### Work item
Filter the entries for the string "membranous". Copy each line that has it.

### Entries provided
════════

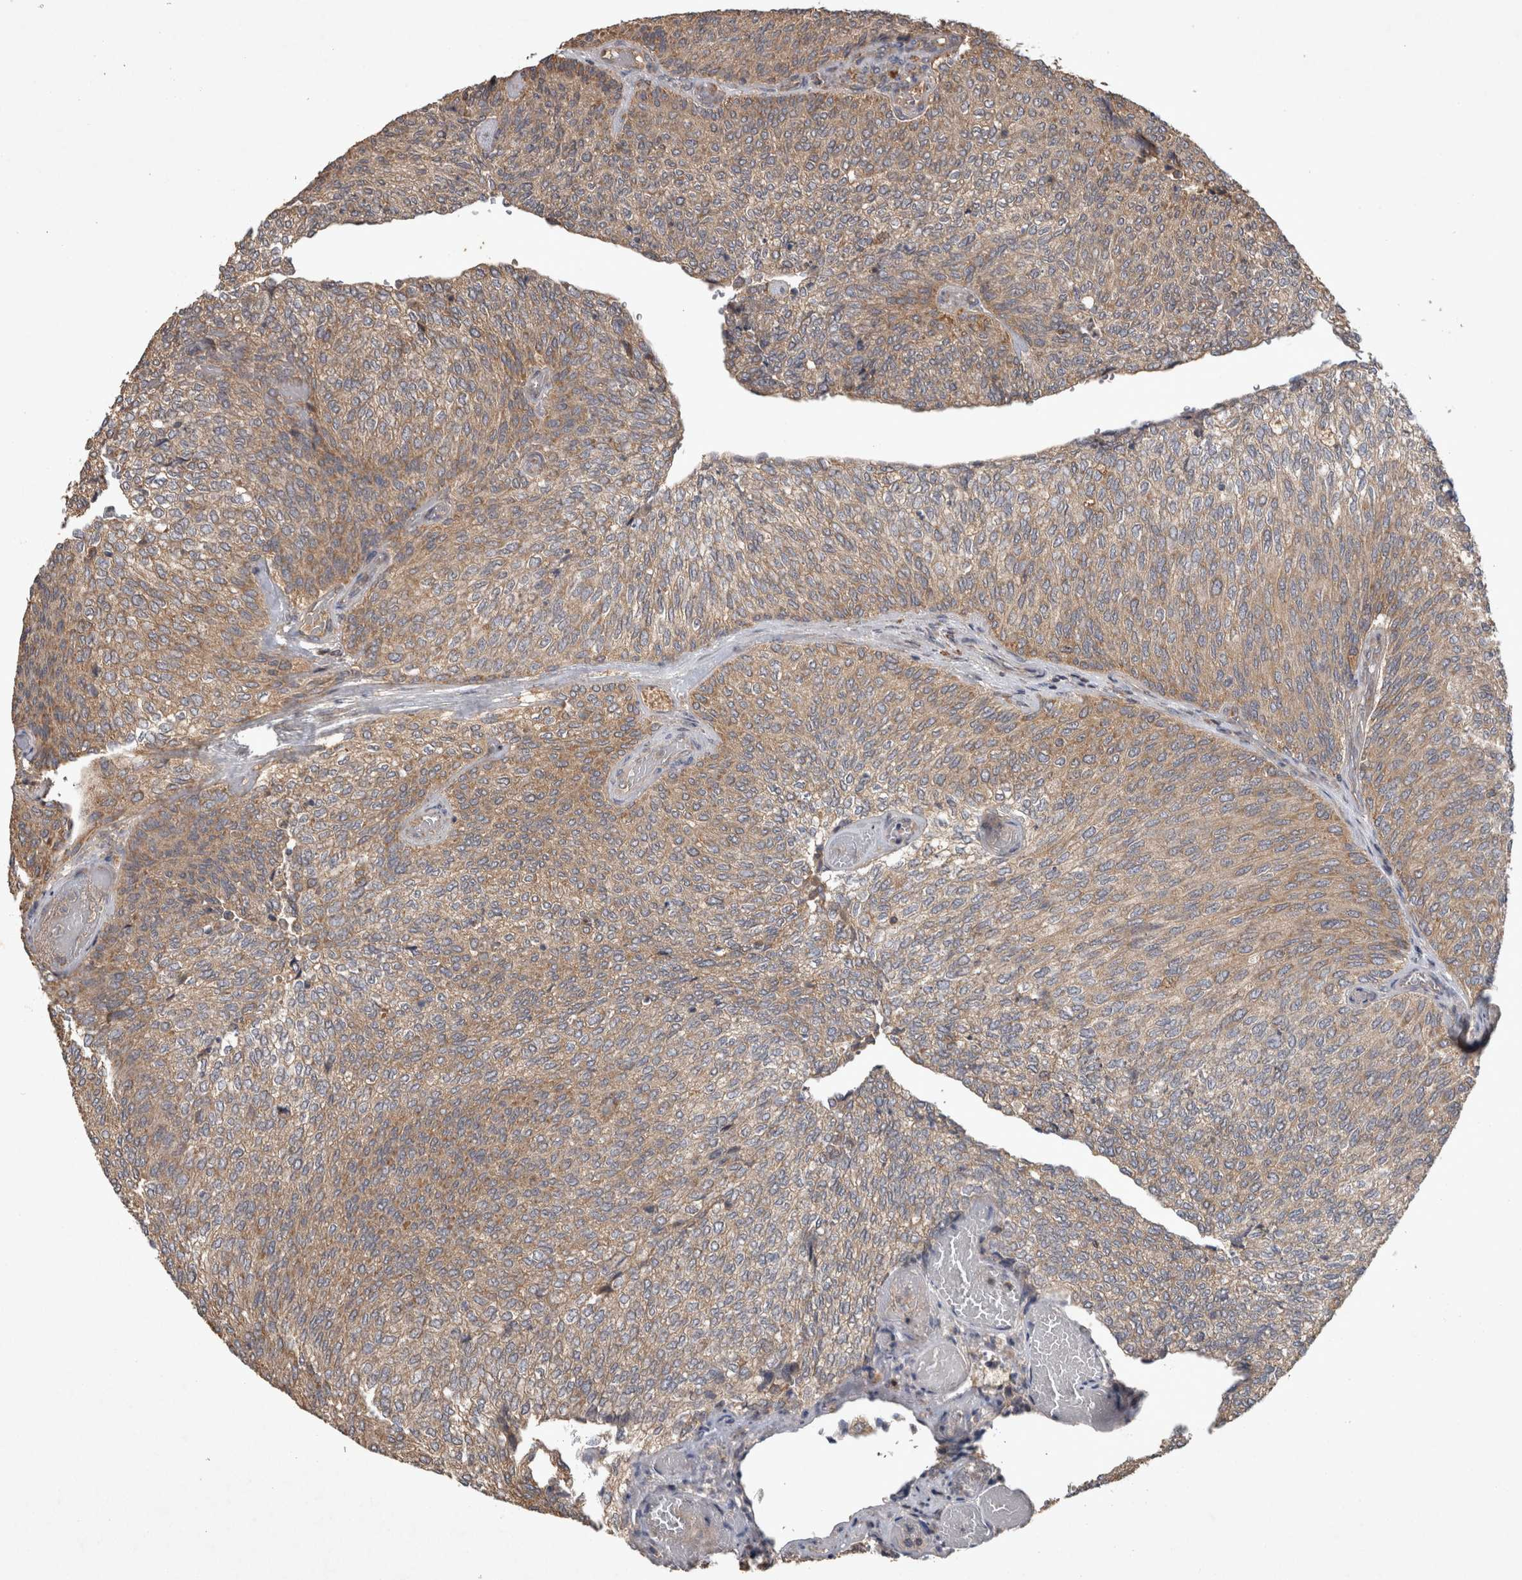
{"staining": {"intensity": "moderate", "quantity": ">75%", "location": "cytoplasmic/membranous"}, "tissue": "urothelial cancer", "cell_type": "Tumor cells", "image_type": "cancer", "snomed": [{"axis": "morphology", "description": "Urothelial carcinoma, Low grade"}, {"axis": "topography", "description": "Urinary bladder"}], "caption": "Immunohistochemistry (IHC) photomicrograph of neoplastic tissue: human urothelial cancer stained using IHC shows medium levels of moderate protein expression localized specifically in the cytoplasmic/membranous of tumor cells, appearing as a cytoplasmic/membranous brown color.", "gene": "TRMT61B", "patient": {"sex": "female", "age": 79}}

════════

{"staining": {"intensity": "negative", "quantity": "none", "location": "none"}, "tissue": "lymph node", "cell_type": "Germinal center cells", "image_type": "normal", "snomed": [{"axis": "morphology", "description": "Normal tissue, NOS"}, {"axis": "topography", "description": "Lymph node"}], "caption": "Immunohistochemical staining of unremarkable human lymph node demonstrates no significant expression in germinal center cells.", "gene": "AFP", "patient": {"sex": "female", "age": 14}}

════════

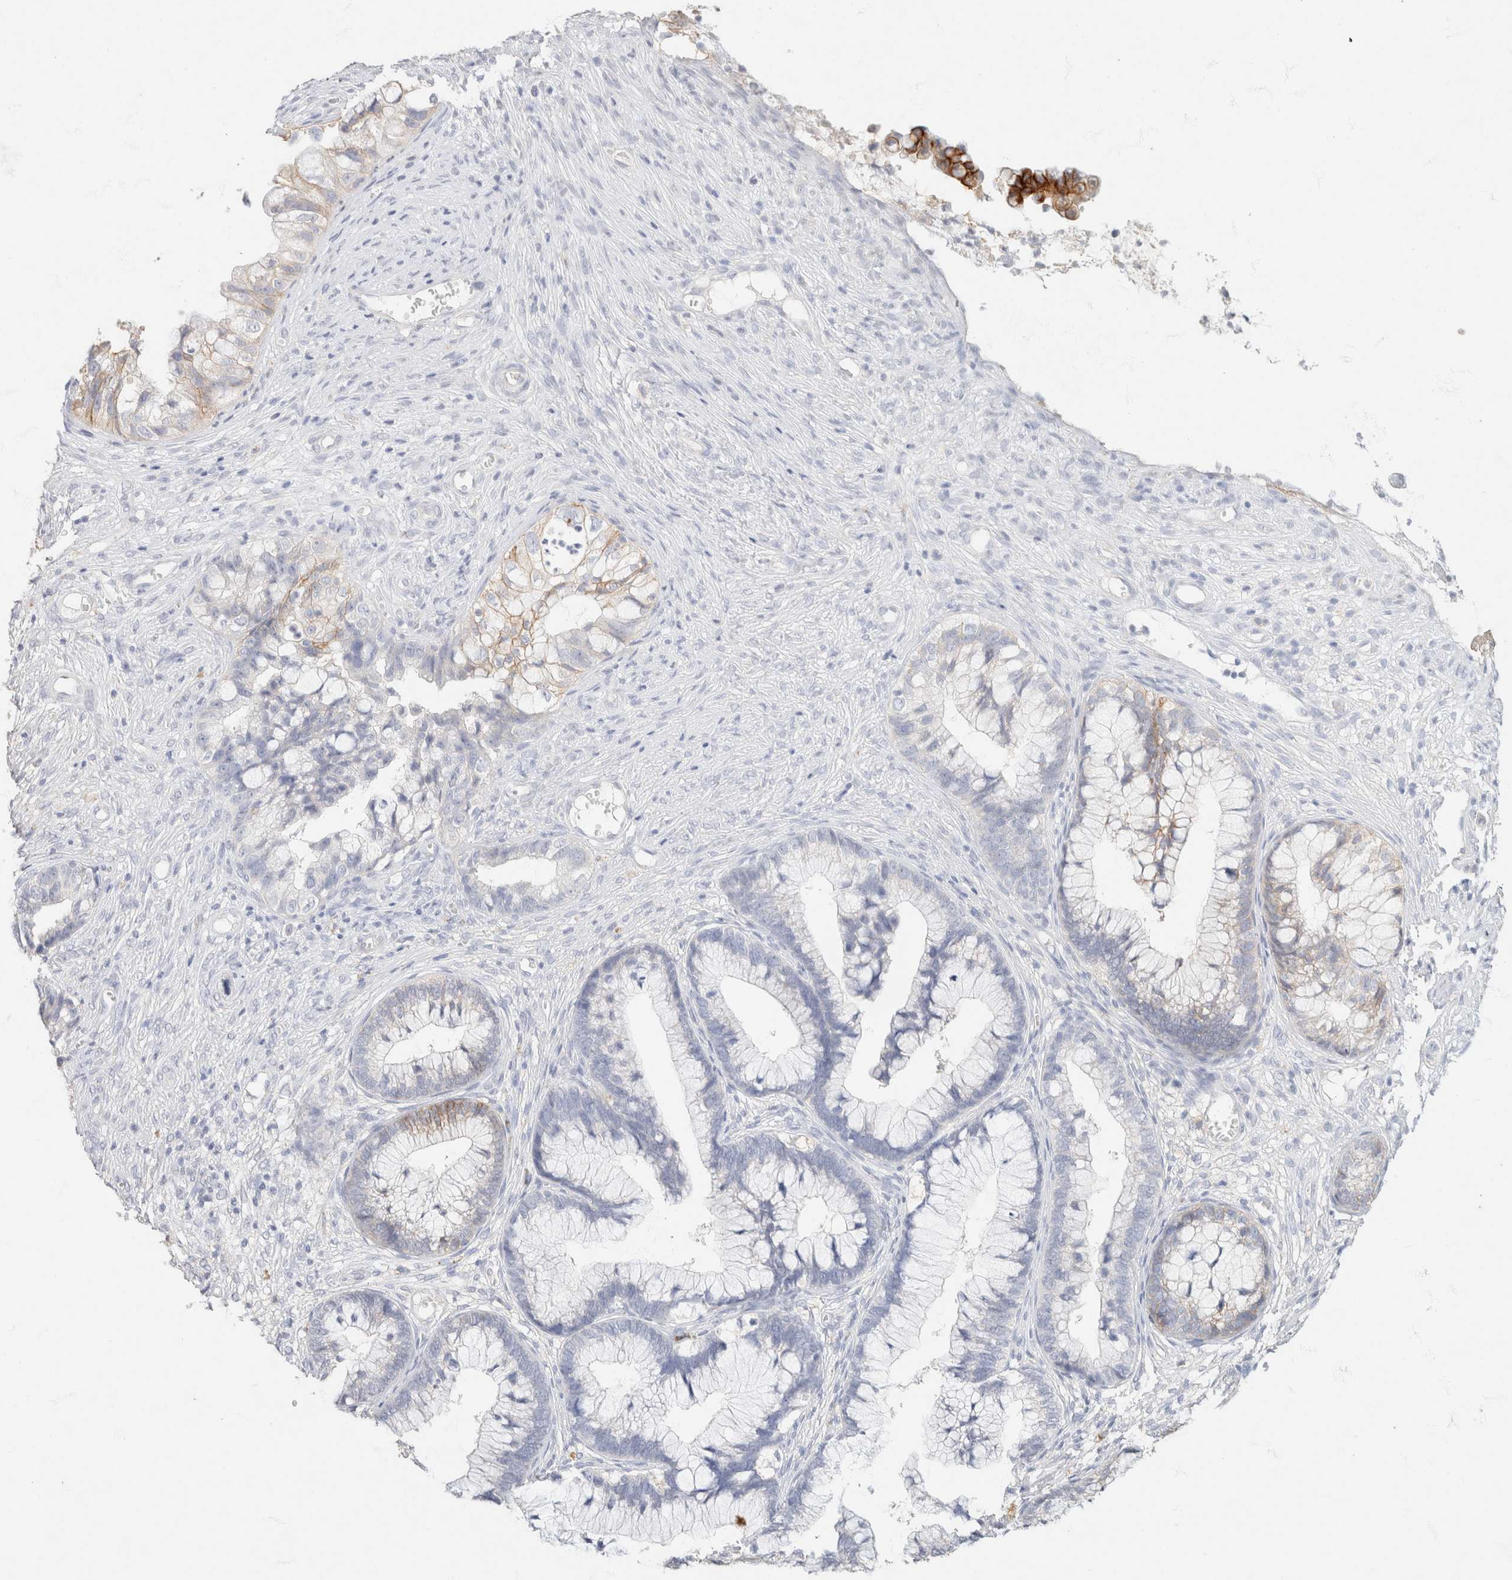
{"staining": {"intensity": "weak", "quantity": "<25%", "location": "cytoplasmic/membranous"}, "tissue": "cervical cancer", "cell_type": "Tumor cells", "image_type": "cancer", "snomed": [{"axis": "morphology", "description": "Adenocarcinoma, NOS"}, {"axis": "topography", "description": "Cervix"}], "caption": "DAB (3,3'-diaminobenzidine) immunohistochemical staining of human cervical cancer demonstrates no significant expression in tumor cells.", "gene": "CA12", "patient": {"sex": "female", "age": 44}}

════════

### Solution for this problem
{"staining": {"intensity": "moderate", "quantity": ">75%", "location": "cytoplasmic/membranous"}, "tissue": "urothelial cancer", "cell_type": "Tumor cells", "image_type": "cancer", "snomed": [{"axis": "morphology", "description": "Urothelial carcinoma, Low grade"}, {"axis": "topography", "description": "Urinary bladder"}], "caption": "Immunohistochemistry (IHC) photomicrograph of neoplastic tissue: human urothelial cancer stained using IHC shows medium levels of moderate protein expression localized specifically in the cytoplasmic/membranous of tumor cells, appearing as a cytoplasmic/membranous brown color.", "gene": "TRMT61B", "patient": {"sex": "female", "age": 79}}
{"staining": {"intensity": "weak", "quantity": "<25%", "location": "cytoplasmic/membranous"}, "tissue": "cervical cancer", "cell_type": "Tumor cells", "image_type": "cancer", "snomed": [{"axis": "morphology", "description": "Adenocarcinoma, NOS"}, {"axis": "topography", "description": "Cervix"}], "caption": "DAB (3,3'-diaminobenzidine) immunohistochemical staining of human cervical cancer demonstrates no significant expression in tumor cells.", "gene": "CA12", "patient": {"sex": "female", "age": 44}}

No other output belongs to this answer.